*TASK REQUIREMENTS*
Send back exactly the lines from the opening line of the records below through the one with "the spectator in stand at (x=324, y=28) 41.38".
______
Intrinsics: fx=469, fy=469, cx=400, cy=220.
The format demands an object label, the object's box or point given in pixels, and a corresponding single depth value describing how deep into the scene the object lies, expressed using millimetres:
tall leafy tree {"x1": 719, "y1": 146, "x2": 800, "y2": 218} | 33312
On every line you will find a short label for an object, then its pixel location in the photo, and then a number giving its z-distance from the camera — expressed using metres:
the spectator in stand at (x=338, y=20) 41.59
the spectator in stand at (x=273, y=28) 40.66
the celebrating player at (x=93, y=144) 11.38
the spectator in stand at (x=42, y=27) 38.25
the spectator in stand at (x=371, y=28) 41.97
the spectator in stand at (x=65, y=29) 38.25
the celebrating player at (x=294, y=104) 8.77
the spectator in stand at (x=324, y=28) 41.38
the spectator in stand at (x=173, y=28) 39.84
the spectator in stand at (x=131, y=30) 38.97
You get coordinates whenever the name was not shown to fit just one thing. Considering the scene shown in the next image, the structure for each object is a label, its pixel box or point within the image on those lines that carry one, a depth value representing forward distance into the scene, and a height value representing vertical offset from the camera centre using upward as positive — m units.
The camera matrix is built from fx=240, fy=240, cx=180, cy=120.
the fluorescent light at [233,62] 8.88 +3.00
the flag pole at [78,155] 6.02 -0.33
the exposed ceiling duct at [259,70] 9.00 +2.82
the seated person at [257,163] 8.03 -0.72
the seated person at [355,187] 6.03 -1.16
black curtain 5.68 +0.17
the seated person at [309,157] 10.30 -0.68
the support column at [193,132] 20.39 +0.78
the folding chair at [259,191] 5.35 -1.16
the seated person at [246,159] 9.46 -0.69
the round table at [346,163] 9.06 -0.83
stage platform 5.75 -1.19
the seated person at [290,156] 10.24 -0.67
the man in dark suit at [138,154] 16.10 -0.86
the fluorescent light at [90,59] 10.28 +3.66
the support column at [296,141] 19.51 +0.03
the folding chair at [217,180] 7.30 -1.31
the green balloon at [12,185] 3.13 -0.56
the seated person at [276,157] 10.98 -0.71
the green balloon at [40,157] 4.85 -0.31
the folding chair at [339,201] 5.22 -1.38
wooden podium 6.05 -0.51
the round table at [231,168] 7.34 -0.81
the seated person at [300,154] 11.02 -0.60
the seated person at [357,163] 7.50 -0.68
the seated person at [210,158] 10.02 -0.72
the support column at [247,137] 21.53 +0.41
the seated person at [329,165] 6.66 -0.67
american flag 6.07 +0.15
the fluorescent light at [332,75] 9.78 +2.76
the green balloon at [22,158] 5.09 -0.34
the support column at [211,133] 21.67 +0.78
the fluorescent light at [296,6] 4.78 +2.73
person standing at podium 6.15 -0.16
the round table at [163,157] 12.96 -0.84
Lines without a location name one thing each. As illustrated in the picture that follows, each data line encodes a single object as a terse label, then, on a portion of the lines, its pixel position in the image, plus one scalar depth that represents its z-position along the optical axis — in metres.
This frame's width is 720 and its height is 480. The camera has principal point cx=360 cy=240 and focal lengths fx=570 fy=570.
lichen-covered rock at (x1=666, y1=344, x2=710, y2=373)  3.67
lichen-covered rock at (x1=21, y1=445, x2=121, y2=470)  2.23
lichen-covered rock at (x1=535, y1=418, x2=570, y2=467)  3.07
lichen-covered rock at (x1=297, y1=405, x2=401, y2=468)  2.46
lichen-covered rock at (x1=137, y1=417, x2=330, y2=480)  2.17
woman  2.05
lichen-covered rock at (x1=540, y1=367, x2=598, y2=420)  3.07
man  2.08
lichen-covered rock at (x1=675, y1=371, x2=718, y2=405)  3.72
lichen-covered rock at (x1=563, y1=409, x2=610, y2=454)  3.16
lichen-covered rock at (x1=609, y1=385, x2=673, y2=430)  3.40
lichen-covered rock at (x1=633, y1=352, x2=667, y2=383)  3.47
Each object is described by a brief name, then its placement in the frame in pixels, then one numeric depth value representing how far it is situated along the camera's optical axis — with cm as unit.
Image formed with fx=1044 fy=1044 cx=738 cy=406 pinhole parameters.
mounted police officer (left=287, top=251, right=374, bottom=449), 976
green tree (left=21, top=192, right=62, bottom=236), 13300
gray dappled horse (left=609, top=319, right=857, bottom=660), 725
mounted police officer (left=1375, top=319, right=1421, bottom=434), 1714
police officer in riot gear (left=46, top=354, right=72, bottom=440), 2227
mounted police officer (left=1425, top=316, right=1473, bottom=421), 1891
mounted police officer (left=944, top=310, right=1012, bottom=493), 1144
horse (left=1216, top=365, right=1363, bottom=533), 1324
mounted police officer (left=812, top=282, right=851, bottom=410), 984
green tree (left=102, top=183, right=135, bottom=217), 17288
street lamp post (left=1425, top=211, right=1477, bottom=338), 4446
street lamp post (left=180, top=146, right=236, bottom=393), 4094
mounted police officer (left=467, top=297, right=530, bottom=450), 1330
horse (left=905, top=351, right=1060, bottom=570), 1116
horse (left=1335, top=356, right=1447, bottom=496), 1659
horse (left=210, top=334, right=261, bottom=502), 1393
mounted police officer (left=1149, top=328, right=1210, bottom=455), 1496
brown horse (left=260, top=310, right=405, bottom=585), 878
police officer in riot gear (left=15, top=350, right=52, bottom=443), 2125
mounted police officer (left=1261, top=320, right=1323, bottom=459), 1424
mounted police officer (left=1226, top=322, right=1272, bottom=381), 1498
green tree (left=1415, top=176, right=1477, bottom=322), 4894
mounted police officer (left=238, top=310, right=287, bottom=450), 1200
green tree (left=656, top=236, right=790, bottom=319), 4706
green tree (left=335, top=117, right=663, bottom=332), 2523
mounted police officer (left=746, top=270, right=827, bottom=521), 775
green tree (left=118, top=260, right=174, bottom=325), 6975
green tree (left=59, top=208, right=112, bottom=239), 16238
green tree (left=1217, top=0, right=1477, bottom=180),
______
*EXERCISE RESULT*
Intrinsics: fx=469, fy=469, cx=400, cy=220.
The format demands an object label, the object's box or point given in pixels, and a corresponding single depth value describing how deep into the scene the object lies, expressed using millimetres:
tall leafy tree {"x1": 719, "y1": 146, "x2": 800, "y2": 218} | 33312
On every line you will find a short label for an object, then its pixel location in the photo, and then a number giving its z-distance from the camera — expressed using metres:
the spectator in stand at (x=338, y=20) 41.59
the spectator in stand at (x=273, y=28) 40.66
the celebrating player at (x=93, y=144) 11.38
the spectator in stand at (x=42, y=27) 38.25
the spectator in stand at (x=371, y=28) 41.97
the spectator in stand at (x=65, y=29) 38.25
the celebrating player at (x=294, y=104) 8.77
the spectator in stand at (x=324, y=28) 41.38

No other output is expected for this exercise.